Each week we’ll explore a virtue for people who are waiting: hope, peace, joy, love, lament, light.
Today we begin with the question beneath all the others: Is there room for hope? Especially in times of crisis?
Here’s what I notice in me in a time of crisis—maybe in you too: When life is in crisis, we become human calculators. Scanning and planning. Scanning and planning. What do we do if…
I realized the other day I was checking my phone while brushing my teeth. I’ve become so efficient at scanning and planning I can multitask it.
And into that mindset comes today’s Gospel reading from Mark 13. Honestly, this is not the reading you would expect for this time of year when Christmas trees are on cars and decorations are going up.
Sun darkened. Stars falling. The Son of Man in the clouds. It sounds apocalyptic, because it is. This is known as the little apocalypse in Mark.
The disciples ask Jesus the same question we want to ask: When? When will this happen? What are the signs that the world is ending?
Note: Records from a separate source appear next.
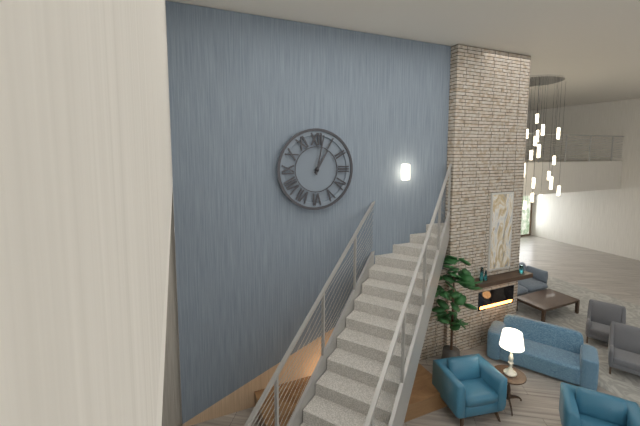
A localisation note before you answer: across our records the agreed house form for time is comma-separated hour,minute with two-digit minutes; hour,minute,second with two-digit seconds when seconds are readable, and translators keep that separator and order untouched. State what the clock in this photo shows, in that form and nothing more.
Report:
1,02
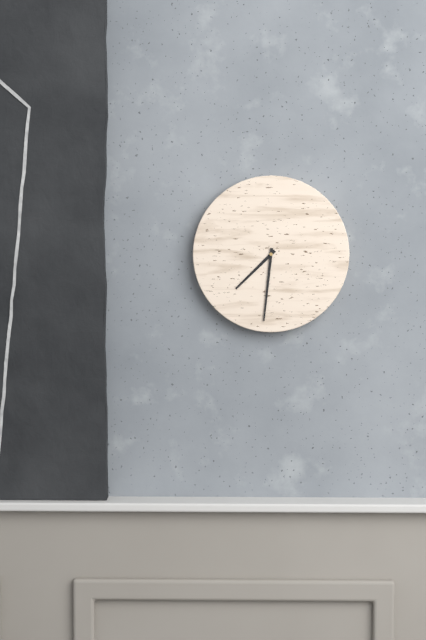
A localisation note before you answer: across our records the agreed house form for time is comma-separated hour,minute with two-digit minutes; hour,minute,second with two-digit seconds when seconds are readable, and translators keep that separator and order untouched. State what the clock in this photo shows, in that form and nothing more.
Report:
7,31
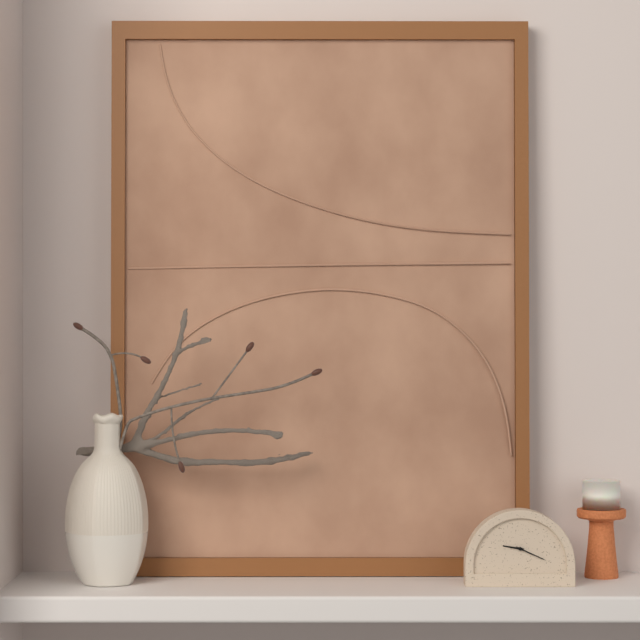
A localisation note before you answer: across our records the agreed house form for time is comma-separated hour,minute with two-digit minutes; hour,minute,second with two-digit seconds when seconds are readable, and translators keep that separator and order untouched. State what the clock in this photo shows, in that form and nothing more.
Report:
9,19
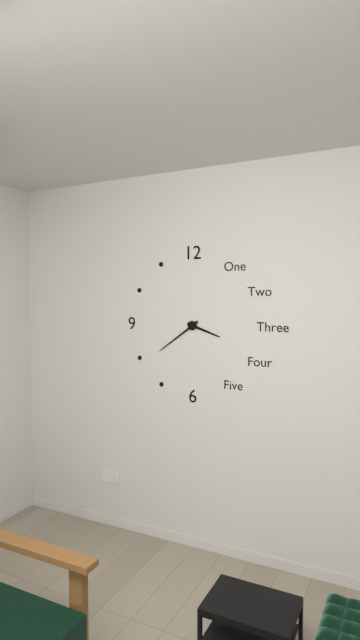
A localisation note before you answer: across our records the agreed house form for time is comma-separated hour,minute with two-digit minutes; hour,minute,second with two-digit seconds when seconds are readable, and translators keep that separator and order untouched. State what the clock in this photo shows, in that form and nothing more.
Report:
3,39
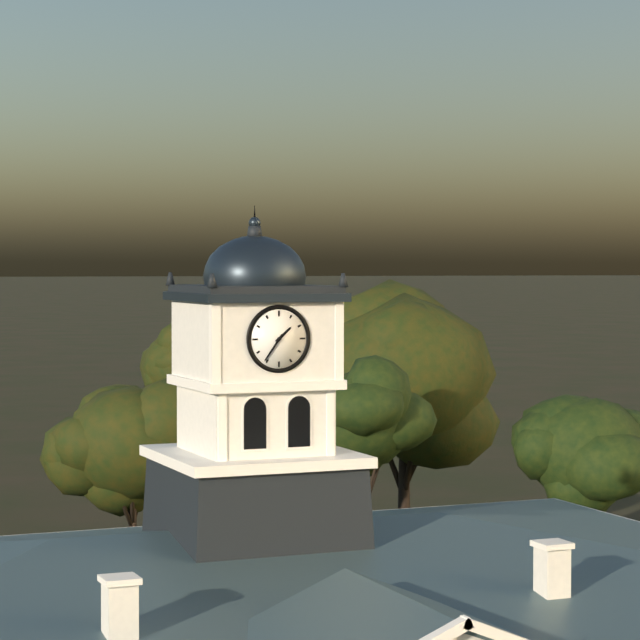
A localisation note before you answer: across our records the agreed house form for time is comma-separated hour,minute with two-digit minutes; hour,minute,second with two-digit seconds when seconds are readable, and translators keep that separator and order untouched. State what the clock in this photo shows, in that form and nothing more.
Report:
1,36
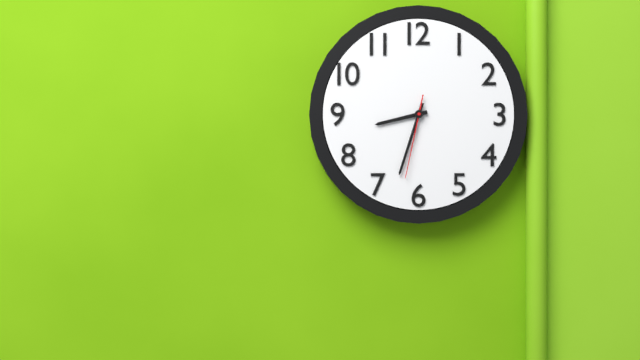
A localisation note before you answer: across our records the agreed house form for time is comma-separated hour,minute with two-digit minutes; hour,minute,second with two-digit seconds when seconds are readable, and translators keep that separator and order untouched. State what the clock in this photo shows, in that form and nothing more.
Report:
8,33,32
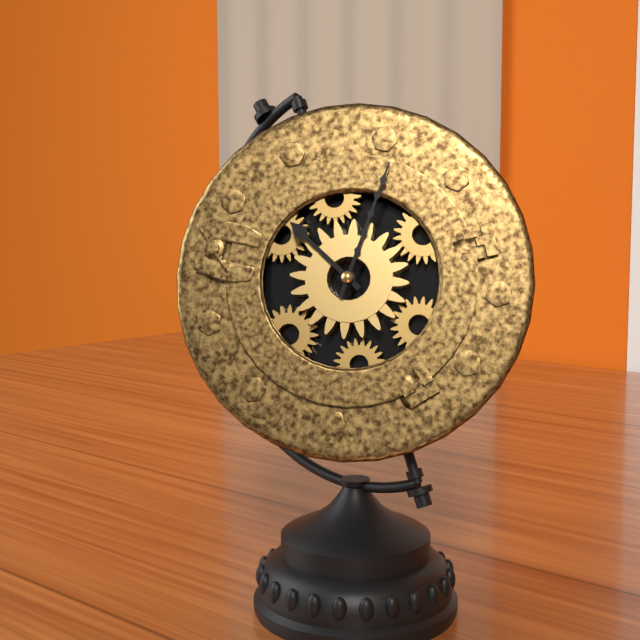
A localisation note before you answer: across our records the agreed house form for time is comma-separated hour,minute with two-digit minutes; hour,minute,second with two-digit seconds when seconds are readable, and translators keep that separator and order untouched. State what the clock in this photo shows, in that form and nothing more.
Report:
10,01
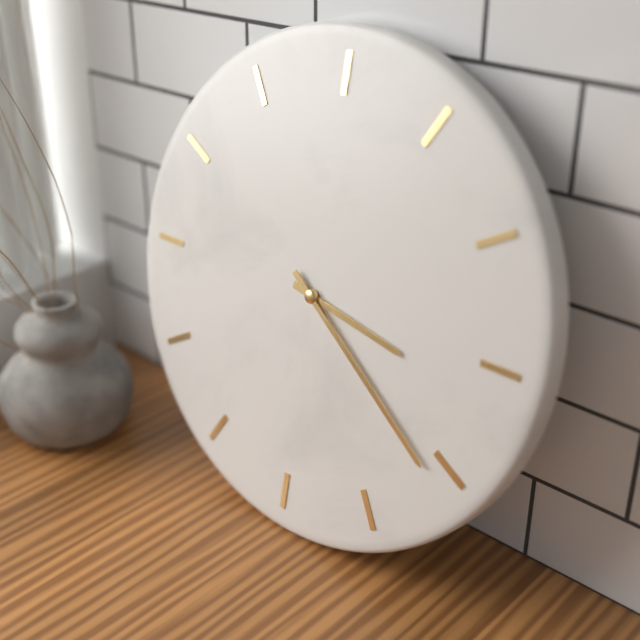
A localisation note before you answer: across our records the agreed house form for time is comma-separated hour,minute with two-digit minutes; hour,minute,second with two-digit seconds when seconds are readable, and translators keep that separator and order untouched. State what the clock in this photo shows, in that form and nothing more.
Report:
3,21
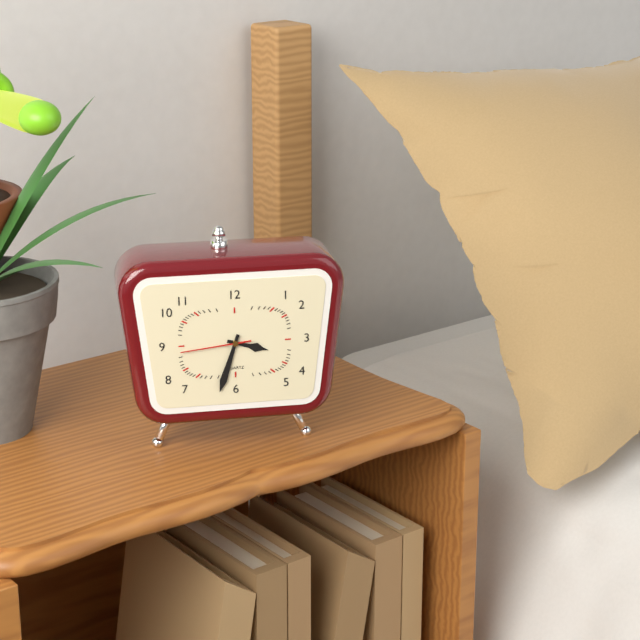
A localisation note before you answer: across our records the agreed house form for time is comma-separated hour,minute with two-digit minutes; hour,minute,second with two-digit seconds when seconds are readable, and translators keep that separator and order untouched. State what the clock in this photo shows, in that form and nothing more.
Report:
3,33,44
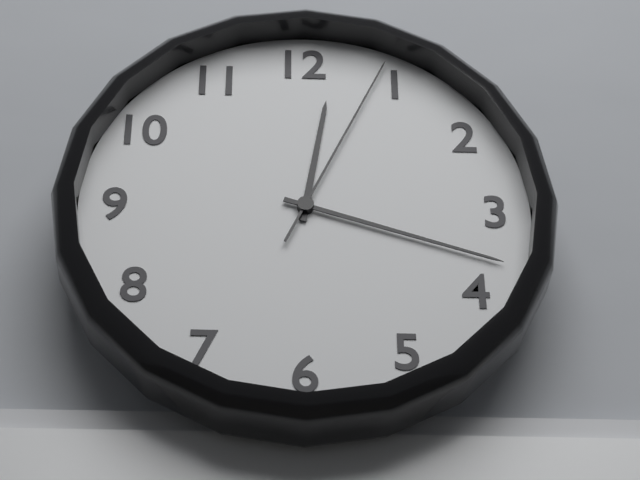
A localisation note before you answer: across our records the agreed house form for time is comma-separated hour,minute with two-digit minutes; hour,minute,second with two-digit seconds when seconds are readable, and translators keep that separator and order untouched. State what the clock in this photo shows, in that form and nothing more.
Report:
12,18,04
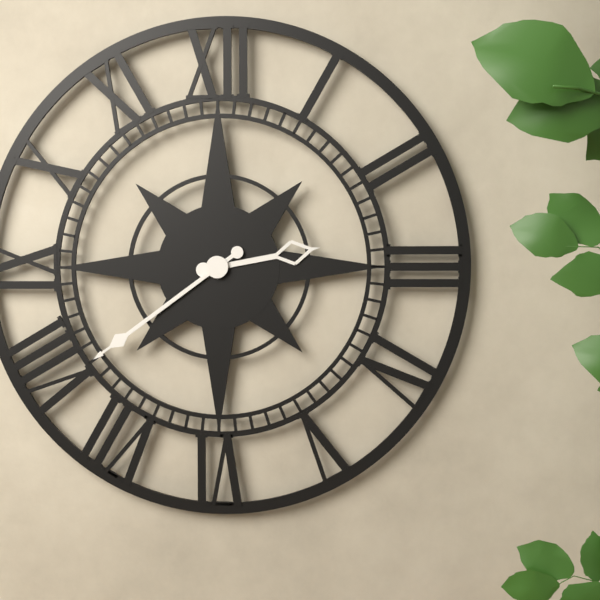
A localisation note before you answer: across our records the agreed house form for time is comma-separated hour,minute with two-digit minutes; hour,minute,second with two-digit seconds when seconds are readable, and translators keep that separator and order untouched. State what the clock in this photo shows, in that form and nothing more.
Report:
2,39
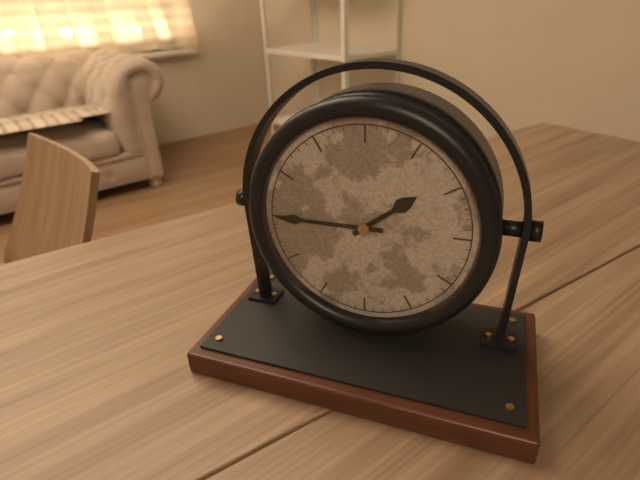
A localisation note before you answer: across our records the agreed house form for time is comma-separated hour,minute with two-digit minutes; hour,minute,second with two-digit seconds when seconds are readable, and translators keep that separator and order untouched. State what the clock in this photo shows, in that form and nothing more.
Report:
1,45
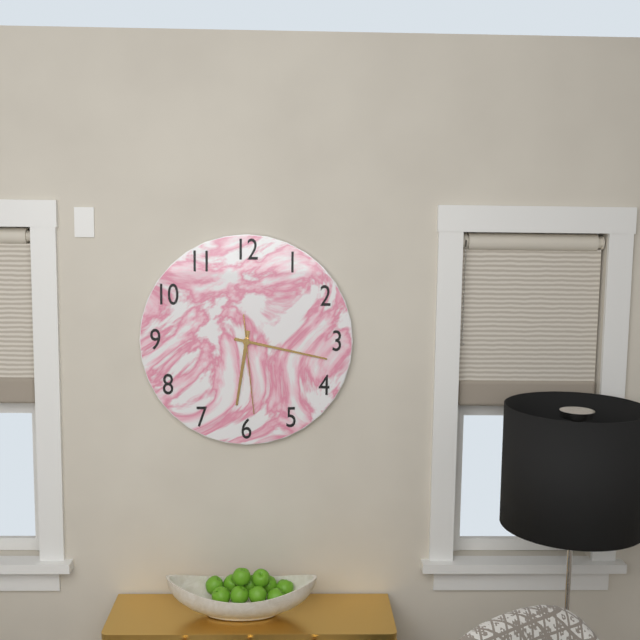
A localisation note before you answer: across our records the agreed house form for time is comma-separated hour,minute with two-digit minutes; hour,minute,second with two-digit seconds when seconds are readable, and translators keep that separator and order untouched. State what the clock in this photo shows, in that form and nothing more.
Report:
6,17,29
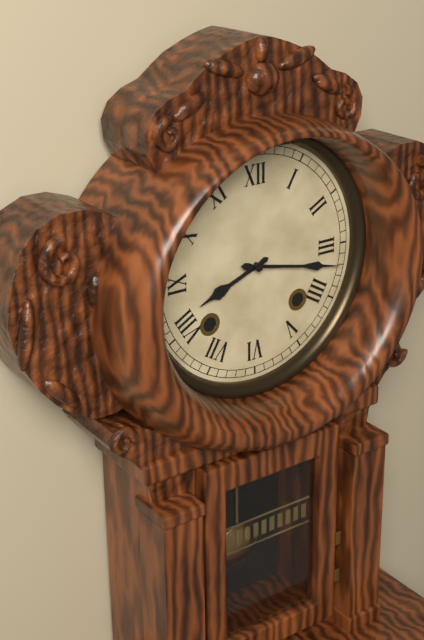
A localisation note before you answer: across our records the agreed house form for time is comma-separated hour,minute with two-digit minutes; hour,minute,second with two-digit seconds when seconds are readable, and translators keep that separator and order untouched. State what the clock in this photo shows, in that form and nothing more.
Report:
8,17
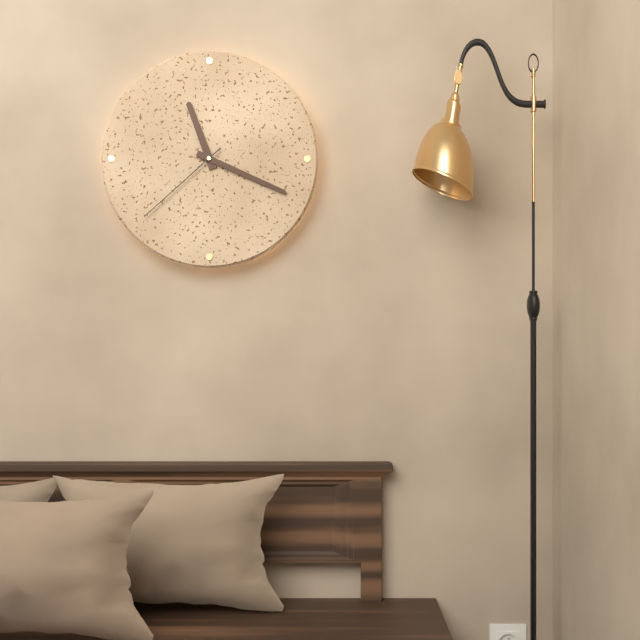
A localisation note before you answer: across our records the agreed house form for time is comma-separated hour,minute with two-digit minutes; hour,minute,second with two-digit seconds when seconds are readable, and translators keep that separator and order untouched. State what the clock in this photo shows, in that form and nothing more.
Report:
11,19,38
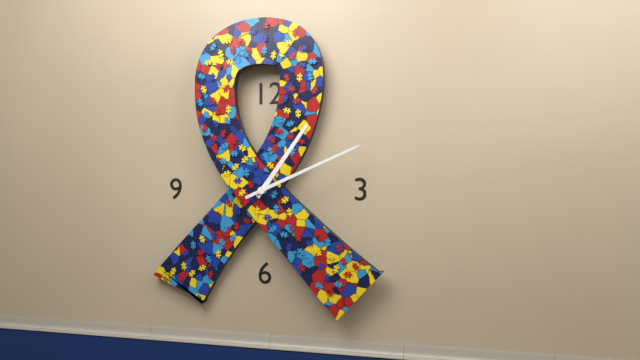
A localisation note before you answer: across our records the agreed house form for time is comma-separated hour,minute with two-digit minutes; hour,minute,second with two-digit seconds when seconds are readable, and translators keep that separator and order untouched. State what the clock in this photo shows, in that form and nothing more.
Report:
1,11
They want a timeline. Certainty.
And Jesus says something that’s sort of surprising if you think about it.
Verse 32: “But about that day or hour no one knows—neither the angels in heaven, nor the Son, but only the Father.”
Not even Jesus knows.
Let that sink in for a minute. The Son of God himself doesn’t know the timeline. There is not a date circled on the cosmic calendar. Jesus cannot give the disciples—or us—the certainty we crave even if he wanted to.
But he can help us understand how to wait.
Here’s what I want us to see today: Hope is not knowing when. It’s trusting in whom and working at what. That’s a posture of faith Jesus offers.
God doesn’t give us a timeline. God gives us a way of being. Jesus changes the question from “When will this end?” to “How will you live in the meantime?”
Understanding how to live in the meantime requires that we understand what hope actually is.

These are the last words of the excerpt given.